==== DATA ====
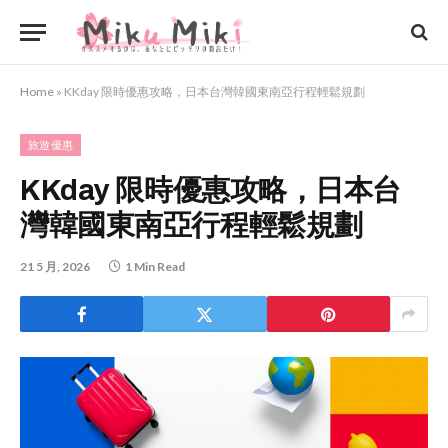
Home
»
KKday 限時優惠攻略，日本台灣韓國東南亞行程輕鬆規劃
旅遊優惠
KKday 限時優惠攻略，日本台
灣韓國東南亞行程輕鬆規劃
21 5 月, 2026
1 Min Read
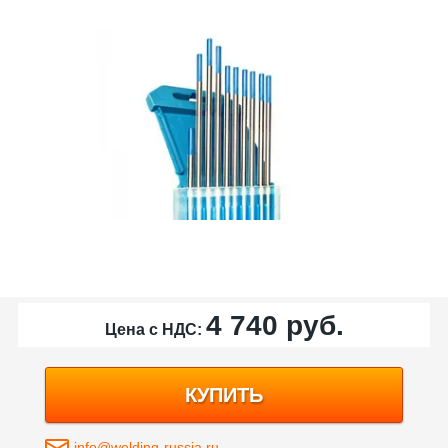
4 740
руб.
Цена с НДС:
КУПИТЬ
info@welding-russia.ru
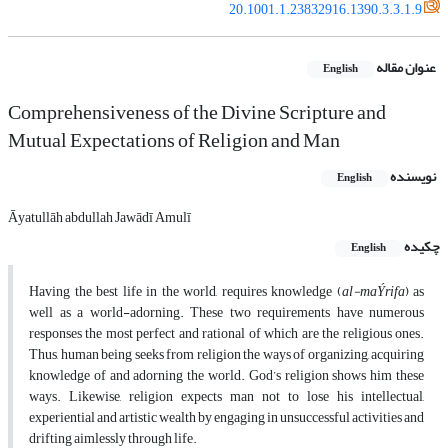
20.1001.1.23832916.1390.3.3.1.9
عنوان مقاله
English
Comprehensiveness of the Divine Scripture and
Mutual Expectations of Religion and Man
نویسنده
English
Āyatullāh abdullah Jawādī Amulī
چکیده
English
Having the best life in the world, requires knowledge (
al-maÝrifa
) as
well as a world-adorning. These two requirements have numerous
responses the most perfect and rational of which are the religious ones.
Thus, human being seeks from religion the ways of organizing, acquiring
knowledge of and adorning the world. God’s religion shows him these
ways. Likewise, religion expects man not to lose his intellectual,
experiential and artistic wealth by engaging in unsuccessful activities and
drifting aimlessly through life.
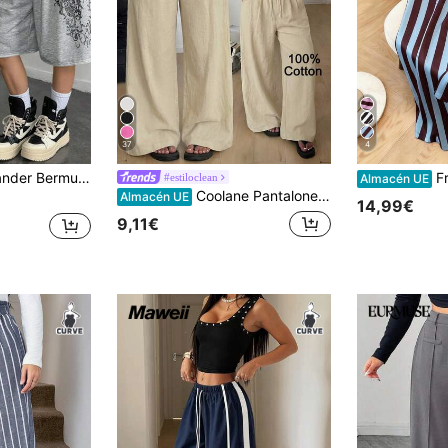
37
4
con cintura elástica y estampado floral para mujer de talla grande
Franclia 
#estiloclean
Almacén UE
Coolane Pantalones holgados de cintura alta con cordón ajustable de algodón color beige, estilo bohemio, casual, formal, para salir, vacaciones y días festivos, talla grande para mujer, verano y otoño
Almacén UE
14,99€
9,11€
====
◆ **PROBLEM DETAILS**:
Repeat, character for character, the lines of the material above from the line with "Mutual Expectations of Religion and Man" through the line with "well as a world-adorning.".

◆ **SOLUTION FOR THIS PROBLEM**:
Mutual Expectations of Religion and Man
نویسنده
English
Āyatullāh abdullah Jawādī Amulī
چکیده
English
Having the best life in the world, requires knowledge (
al-maÝrifa
) as
well as a world-adorning. These two requirements have numerous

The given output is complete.